■ Work request A ■
Answer these questions from the article on Lenox's first-time homebuyer grants:
(i) What is the largest single grant a buyer can receive?
(ii) How many first-time buyers in Lenox have qualified for the grants over the past two years?
(iii) Which three banks offer the program?
■ Work request B ■
In the article on Lenox's first-time homebuyer grants, turn the paragraph beginning "For those who qualify" into a short bulleted list that keeps its main facts.
■ Work request C ■
From the article on Lenox's first-time homebuyer grants, duplicate everything from "In addition, first-time" down to "receiving the grant.".

■ Excerpted passage ■

···

LENOX — Affordable housing and the town of Lenox? The perception is, that's a non-starter, or at best a needle in a haystack challenge.

But an ongoing program offered by the Lenox Affordable Housing Trust and Committee through three area banks extends a lifeline to first-time homebuyers who are house hunting in town.

For those who qualify, a First Time Homebuyers Grant is available for 5 percent of the purchase price of a home costing $290,000 or less. The maximum single grant is $10,000. Up to five grants are currently being offered.

The buyer has to be a first-time homebuyer and the property has to be in Lenox, said Land Use Director/Town Planner Gwen Miller. "But the purchaser can be moving or relocating from anywhere as long as the home they are purchasing is here in Lenox," she pointed out.

Town Hall and School Department leaders have been keen on attracting more young families to town in order to increase resident enrollment at Morris Elementary and Lenox Memorial Middle and High School.

"Lenox is a community of excellent opportunities for residents of all ages," Miller said. "The work of the Housing Trust helps people of all incomes and backgrounds benefit from the opportunities here, and we all benefit from an inclusive, diverse and vibrant community."

According to Zillow.com, the online real-estate listings service, there are nine houses and 11 condos or apartments for sale at $290,000 or less in Lenox.


Maximum annual eligible income for homebuyers seeking a jump start ranges from $46,000 for single individual to $52,600 for a two-person household, $69,150 for a three-person household, and on up. The income limits are set by the U.S. Department of Housing and Urban Development, based on 80 percent of the median family income in the Pittsfield metropolitan area.

Over the past two years, seven first-time buyers have qualified for the grants in Lenox.

Among them are Chris and Kristie Prew, who moved into a new home in the close-knit village of Lenox Dale two years ago as newlyweds and are now raising their family there.

The grant they obtained through Lee Bank, augmented by $11,500 from the Federal Home Loan Bank in Boston and family gifts, helped them put together the $46,000 down payment needed for their $230,000 house in the riverfront community "where everyone knows your name."

For potential homeowners to obtain one of the currently available grants, there's some fine print: Buyers must be deemed creditworthy by one of the three banks offering the program: Lee Bank, Adams Community Bank and Pittsfield Co-op Bank.

In addition, first-time purchasers must complete "homebuyer counseling" and cannot own any other residential properties.

The grants are made possible by the participating banks working with the Federal Home Loan Bank's Equity Builder Program. The federal bank also has its own grant pipeline.

The assistance is provided on a first-come, first-serve basis, and applicants must have proof of a mortgage commitment from one of the participating area three banks.

Homes eligible for the helping hands include one- to four-family houses as well as condos, but the property must be occupied by the owner receiving the grant.

If the home is sold within the first five years, a portion of the grant has to be paid back.

"The matching grant program is just one strategy through which the town supports expanding housing opportunity in Lenox," Miller said.

···

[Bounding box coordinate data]
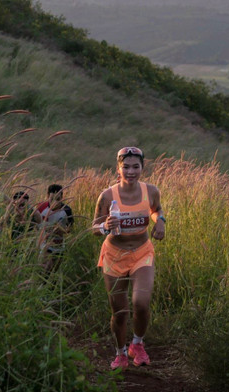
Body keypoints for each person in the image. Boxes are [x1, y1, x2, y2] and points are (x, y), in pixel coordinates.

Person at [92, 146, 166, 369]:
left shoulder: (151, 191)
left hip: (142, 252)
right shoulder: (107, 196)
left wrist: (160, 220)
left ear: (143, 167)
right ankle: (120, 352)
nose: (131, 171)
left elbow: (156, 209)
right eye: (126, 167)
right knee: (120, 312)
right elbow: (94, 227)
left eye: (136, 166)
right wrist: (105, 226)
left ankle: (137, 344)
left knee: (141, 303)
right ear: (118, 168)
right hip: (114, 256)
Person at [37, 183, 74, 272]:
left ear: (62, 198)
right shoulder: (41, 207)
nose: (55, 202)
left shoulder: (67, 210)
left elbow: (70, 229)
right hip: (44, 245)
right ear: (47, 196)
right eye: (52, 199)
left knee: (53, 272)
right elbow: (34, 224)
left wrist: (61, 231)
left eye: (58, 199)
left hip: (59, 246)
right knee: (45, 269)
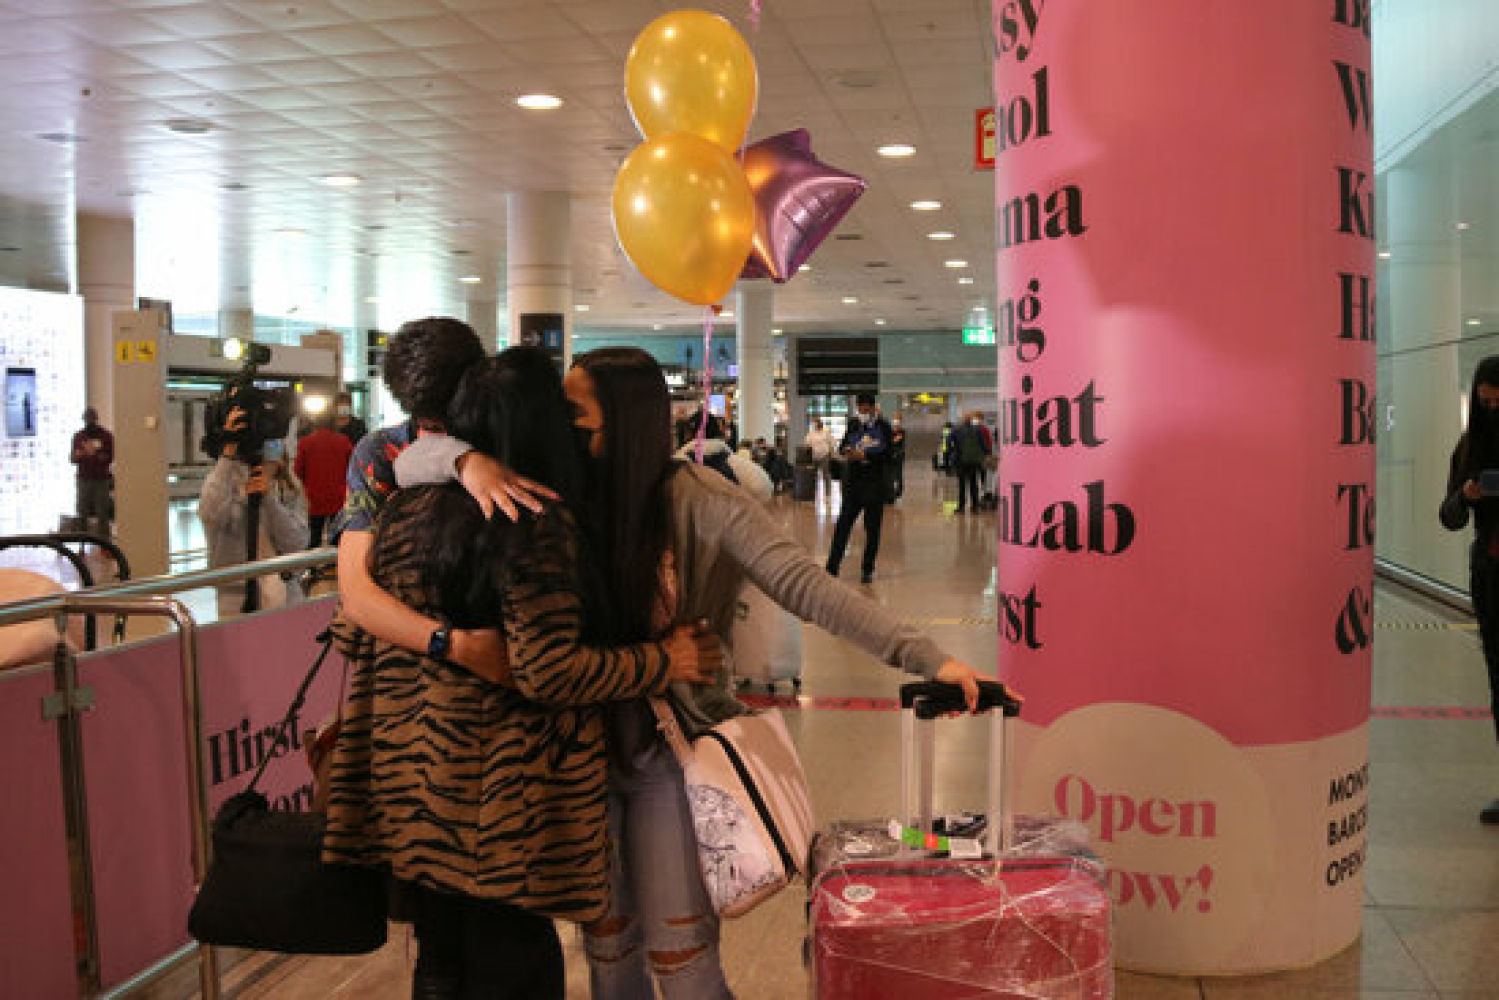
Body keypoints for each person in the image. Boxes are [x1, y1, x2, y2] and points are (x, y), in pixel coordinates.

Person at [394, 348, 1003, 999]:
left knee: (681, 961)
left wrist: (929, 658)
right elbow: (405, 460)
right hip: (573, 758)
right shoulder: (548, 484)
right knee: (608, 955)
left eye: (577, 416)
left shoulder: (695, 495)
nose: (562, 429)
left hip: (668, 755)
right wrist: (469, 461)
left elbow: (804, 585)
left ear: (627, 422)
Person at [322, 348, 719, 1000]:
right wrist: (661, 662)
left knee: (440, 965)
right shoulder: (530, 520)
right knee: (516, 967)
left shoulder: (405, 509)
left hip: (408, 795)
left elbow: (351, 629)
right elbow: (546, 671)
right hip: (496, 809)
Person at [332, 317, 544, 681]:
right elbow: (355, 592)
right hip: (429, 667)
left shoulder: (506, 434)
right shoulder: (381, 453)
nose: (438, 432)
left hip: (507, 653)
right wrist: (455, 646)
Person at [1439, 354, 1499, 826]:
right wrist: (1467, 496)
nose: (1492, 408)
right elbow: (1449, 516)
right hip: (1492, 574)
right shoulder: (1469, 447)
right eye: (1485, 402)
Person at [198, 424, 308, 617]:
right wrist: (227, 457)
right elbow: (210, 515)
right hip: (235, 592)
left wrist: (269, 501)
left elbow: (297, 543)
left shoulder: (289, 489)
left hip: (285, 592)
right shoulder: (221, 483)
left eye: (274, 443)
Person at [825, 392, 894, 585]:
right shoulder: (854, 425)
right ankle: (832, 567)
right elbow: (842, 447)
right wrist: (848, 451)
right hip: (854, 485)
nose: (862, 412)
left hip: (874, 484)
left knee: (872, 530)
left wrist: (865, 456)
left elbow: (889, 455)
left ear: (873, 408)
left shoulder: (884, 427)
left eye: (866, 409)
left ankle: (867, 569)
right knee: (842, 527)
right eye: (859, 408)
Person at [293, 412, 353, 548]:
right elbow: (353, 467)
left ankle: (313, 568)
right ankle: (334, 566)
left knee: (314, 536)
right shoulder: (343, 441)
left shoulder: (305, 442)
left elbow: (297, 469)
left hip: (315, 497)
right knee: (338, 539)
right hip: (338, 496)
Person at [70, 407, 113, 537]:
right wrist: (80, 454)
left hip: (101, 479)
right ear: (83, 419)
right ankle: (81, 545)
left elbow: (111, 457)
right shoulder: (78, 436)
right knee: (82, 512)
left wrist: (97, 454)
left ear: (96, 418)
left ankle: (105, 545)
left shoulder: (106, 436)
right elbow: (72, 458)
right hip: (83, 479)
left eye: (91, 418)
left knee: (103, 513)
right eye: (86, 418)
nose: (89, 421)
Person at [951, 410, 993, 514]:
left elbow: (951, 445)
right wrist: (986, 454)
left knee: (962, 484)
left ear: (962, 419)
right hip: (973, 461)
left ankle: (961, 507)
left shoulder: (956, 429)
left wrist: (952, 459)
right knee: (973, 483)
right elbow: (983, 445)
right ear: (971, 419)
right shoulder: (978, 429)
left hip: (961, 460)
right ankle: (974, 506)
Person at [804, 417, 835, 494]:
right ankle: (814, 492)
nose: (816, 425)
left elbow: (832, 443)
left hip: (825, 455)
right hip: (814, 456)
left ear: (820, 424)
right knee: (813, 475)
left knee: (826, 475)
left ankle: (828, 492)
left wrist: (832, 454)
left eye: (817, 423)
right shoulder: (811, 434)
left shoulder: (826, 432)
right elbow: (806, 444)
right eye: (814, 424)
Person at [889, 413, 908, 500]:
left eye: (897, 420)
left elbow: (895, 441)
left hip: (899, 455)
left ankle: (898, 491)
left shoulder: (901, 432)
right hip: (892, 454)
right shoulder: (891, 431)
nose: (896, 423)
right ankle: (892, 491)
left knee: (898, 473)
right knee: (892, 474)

···

■ Task result A ■
(i) $10,000
(ii) Seven
(iii) Lee Bank, Adams Community Bank and Pittsfield Co-op Bank

■ Task result B ■
- The First Time Homebuyers Grant covers 5 percent of the purchase price for qualifying buyers.
- The home must cost $290,000 or less.
- The maximum single grant is $10,000.
- Up to five grants are currently offered.

■ Task result C ■
In addition, first-time purchasers must complete "homebuyer counseling" and cannot own any other residential properties.

The grants are made possible by the participating banks working with the Federal Home Loan Bank's Equity Builder Program. The federal bank also has its own grant pipeline.

The assistance is provided on a first-come, first-serve basis, and applicants must have proof of a mortgage commitment from one of the participating area three banks.

Homes eligible for the helping hands include one- to four-family houses as well as condos, but the property must be occupied by the owner receiving the grant.